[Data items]
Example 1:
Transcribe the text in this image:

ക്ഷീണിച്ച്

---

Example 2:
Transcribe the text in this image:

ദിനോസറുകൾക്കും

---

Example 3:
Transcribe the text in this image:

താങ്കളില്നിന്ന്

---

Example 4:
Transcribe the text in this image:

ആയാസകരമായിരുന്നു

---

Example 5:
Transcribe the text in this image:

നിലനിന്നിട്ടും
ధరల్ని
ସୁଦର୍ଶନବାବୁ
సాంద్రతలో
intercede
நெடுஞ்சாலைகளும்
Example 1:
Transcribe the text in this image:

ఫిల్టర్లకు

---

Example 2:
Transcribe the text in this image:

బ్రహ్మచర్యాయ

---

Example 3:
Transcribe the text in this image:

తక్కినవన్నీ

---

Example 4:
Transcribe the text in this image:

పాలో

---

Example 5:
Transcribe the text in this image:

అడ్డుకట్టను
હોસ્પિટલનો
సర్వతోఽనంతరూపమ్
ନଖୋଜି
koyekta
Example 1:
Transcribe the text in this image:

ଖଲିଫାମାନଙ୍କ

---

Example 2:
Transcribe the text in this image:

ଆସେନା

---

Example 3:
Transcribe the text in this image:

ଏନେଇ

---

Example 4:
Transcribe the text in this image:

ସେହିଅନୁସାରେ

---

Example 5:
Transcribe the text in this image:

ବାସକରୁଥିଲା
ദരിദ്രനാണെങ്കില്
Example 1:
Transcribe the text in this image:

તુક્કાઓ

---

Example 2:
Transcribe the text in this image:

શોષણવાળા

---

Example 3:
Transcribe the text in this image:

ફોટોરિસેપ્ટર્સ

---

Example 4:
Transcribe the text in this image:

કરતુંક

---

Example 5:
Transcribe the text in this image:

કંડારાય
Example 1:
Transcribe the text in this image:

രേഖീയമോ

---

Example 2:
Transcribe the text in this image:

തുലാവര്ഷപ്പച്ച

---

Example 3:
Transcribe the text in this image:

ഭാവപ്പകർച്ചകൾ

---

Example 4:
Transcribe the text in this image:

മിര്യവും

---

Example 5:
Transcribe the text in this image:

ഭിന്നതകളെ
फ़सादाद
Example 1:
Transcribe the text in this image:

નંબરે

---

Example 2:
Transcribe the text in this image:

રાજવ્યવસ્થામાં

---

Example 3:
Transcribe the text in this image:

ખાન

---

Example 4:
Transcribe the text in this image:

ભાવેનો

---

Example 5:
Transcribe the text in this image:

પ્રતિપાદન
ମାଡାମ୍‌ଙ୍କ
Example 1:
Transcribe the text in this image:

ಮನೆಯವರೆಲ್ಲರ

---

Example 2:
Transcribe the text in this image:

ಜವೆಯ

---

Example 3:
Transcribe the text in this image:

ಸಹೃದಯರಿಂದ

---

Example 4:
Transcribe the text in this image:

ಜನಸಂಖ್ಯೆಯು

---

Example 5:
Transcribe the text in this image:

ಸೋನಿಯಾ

THE TASK
Give back all of the entries above, unchanged in every word.

THE COMPLETED TASK
Example 1:
Transcribe the text in this image:

ക്ഷീണിച്ച്

---

Example 2:
Transcribe the text in this image:

ദിനോസറുകൾക്കും

---

Example 3:
Transcribe the text in this image:

താങ്കളില്നിന്ന്

---

Example 4:
Transcribe the text in this image:

ആയാസകരമായിരുന്നു

---

Example 5:
Transcribe the text in this image:

നിലനിന്നിട്ടും
ధరల్ని
ସୁଦର୍ଶନବାବୁ
సాంద్రతలో
intercede
நெடுஞ்சாலைகளும்
Example 1:
Transcribe the text in this image:

ఫిల్టర్లకు

---

Example 2:
Transcribe the text in this image:

బ్రహ్మచర్యాయ

---

Example 3:
Transcribe the text in this image:

తక్కినవన్నీ

---

Example 4:
Transcribe the text in this image:

పాలో

---

Example 5:
Transcribe the text in this image:

అడ్డుకట్టను
હોસ્પિટલનો
సర్వతోఽనంతరూపమ్
ନଖୋଜି
koyekta
Example 1:
Transcribe the text in this image:

ଖଲିଫାମାନଙ୍କ

---

Example 2:
Transcribe the text in this image:

ଆସେନା

---

Example 3:
Transcribe the text in this image:

ଏନେଇ

---

Example 4:
Transcribe the text in this image:

ସେହିଅନୁସାରେ

---

Example 5:
Transcribe the text in this image:

ବାସକରୁଥିଲା
ദരിദ്രനാണെങ്കില്
Example 1:
Transcribe the text in this image:

તુક્કાઓ

---

Example 2:
Transcribe the text in this image:

શોષણવાળા

---

Example 3:
Transcribe the text in this image:

ફોટોરિસેપ્ટર્સ

---

Example 4:
Transcribe the text in this image:

કરતુંક

---

Example 5:
Transcribe the text in this image:

કંડારાય
Example 1:
Transcribe the text in this image:

രേഖീയമോ

---

Example 2:
Transcribe the text in this image:

തുലാവര്ഷപ്പച്ച

---

Example 3:
Transcribe the text in this image:

ഭാവപ്പകർച്ചകൾ

---

Example 4:
Transcribe the text in this image:

മിര്യവും

---

Example 5:
Transcribe the text in this image:

ഭിന്നതകളെ
फ़सादाद
Example 1:
Transcribe the text in this image:

નંબરે

---

Example 2:
Transcribe the text in this image:

રાજવ્યવસ્થામાં

---

Example 3:
Transcribe the text in this image:

ખાન

---

Example 4:
Transcribe the text in this image:

ભાવેનો

---

Example 5:
Transcribe the text in this image:

પ્રતિપાદન
ମାଡାମ୍‌ଙ୍କ
Example 1:
Transcribe the text in this image:

ಮನೆಯವರೆಲ್ಲರ

---

Example 2:
Transcribe the text in this image:

ಜವೆಯ

---

Example 3:
Transcribe the text in this image:

ಸಹೃದಯರಿಂದ

---

Example 4:
Transcribe the text in this image:

ಜನಸಂಖ್ಯೆಯು

---

Example 5:
Transcribe the text in this image:

ಸೋನಿಯಾ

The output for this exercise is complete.